RECORDED INFORMATION below:
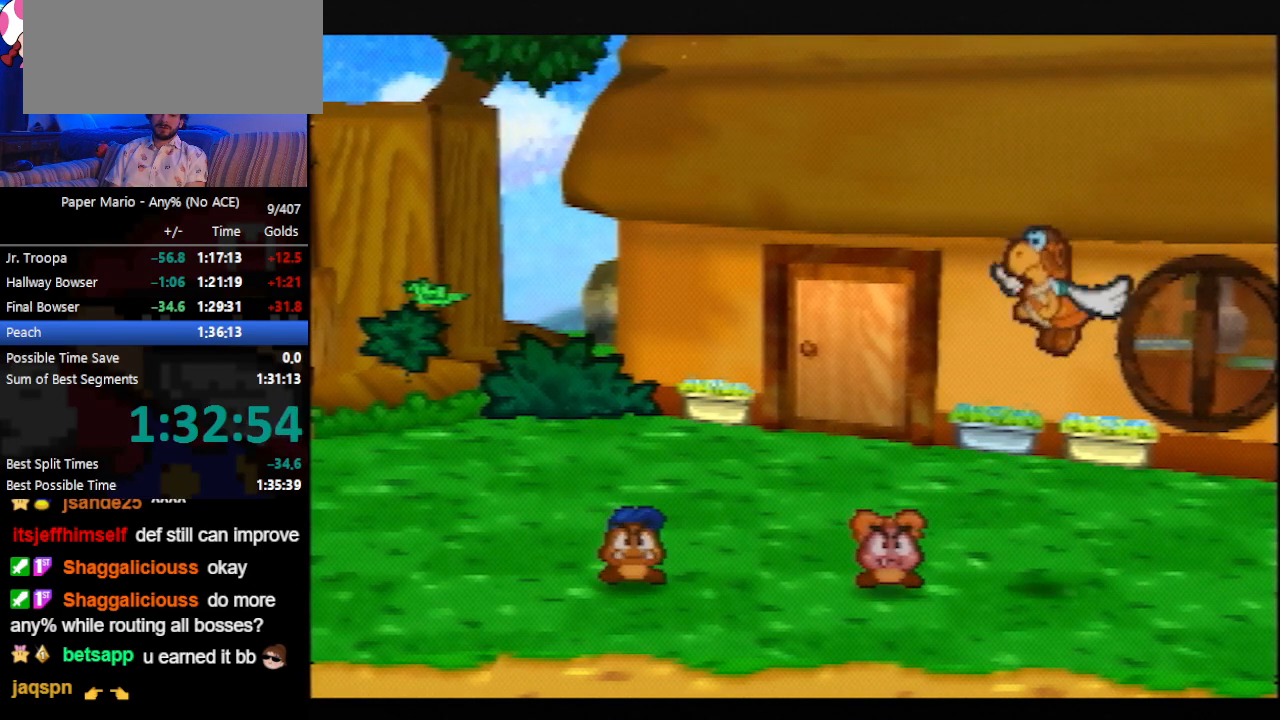
{"buttons": ["B"], "left_stick": "center", "events": []}
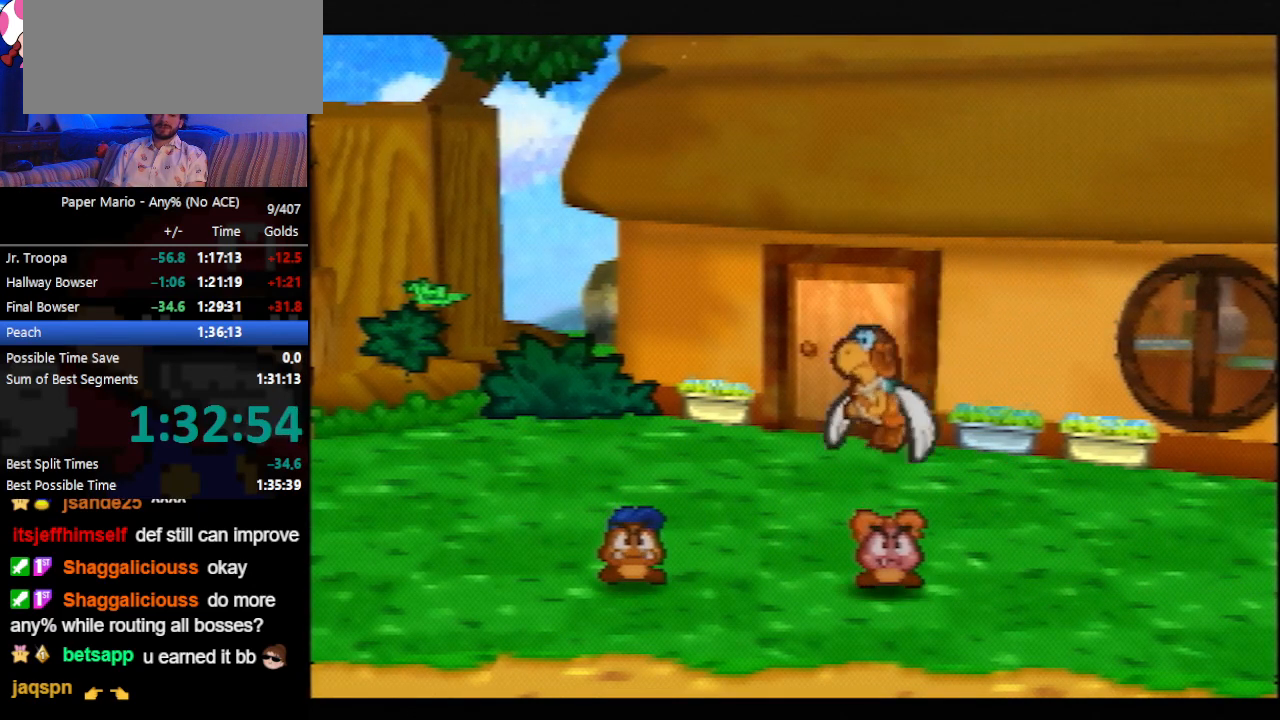
{"buttons": ["B"], "left_stick": "center", "events": []}
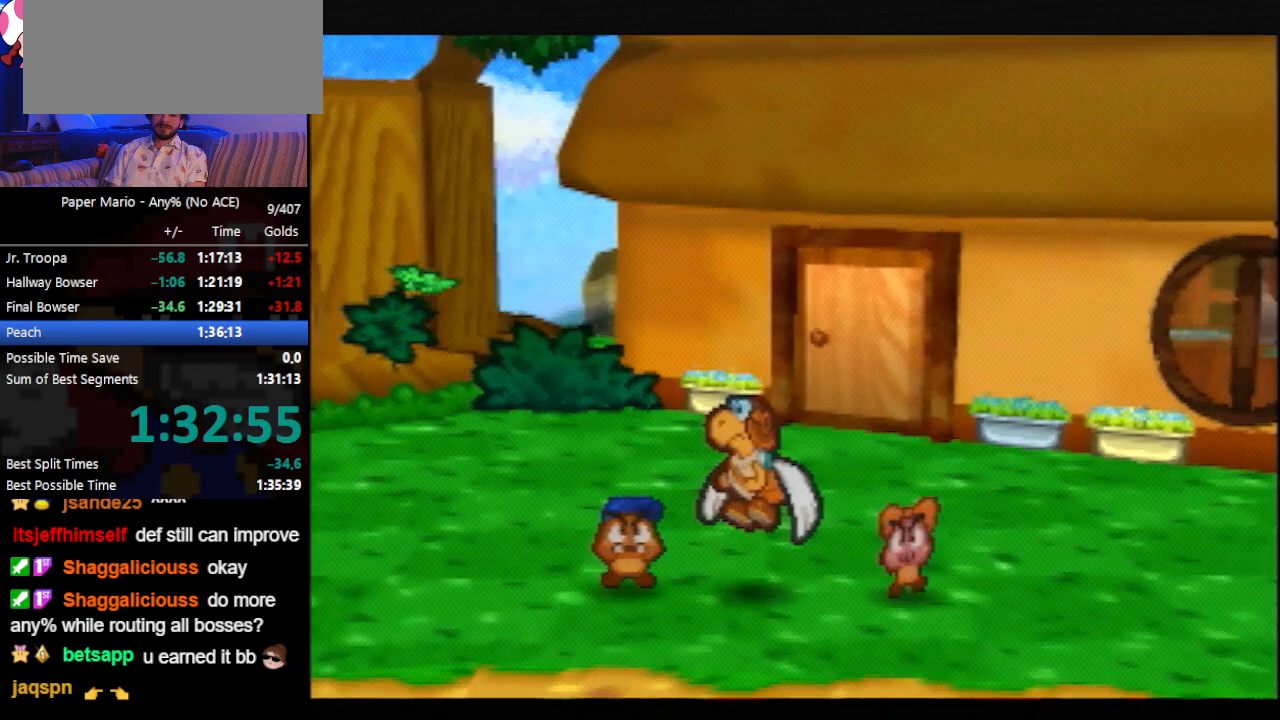
{"buttons": ["B"], "left_stick": "center", "events": []}
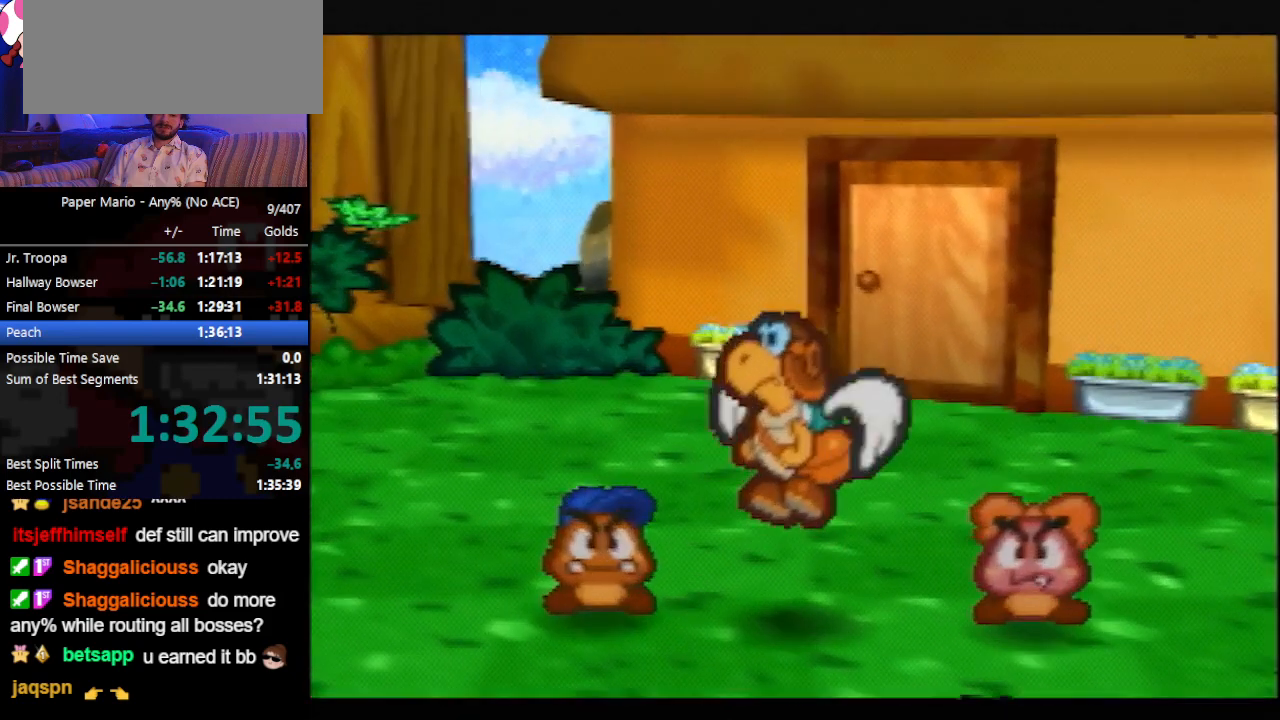
{"buttons": ["B"], "left_stick": "center", "events": []}
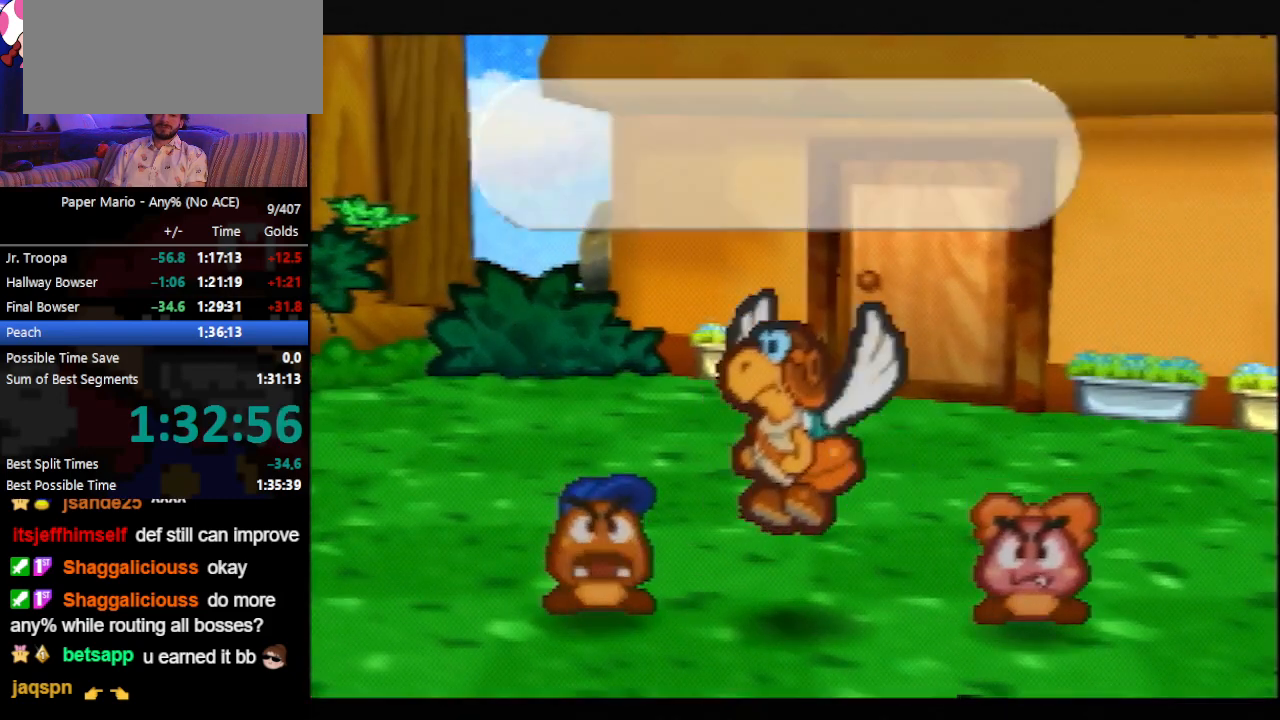
{"buttons": ["B"], "left_stick": "center", "events": []}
End of RECORDED INFORMATION.
Repeat the records above verbatim, dropping the pictures.

| SOLUTION |
{"buttons": ["B"], "left_stick": "center", "events": []}
{"buttons": ["B"], "left_stick": "center", "events": []}
{"buttons": ["B"], "left_stick": "center", "events": []}
{"buttons": ["B"], "left_stick": "center", "events": []}
{"buttons": ["B"], "left_stick": "center", "events": []}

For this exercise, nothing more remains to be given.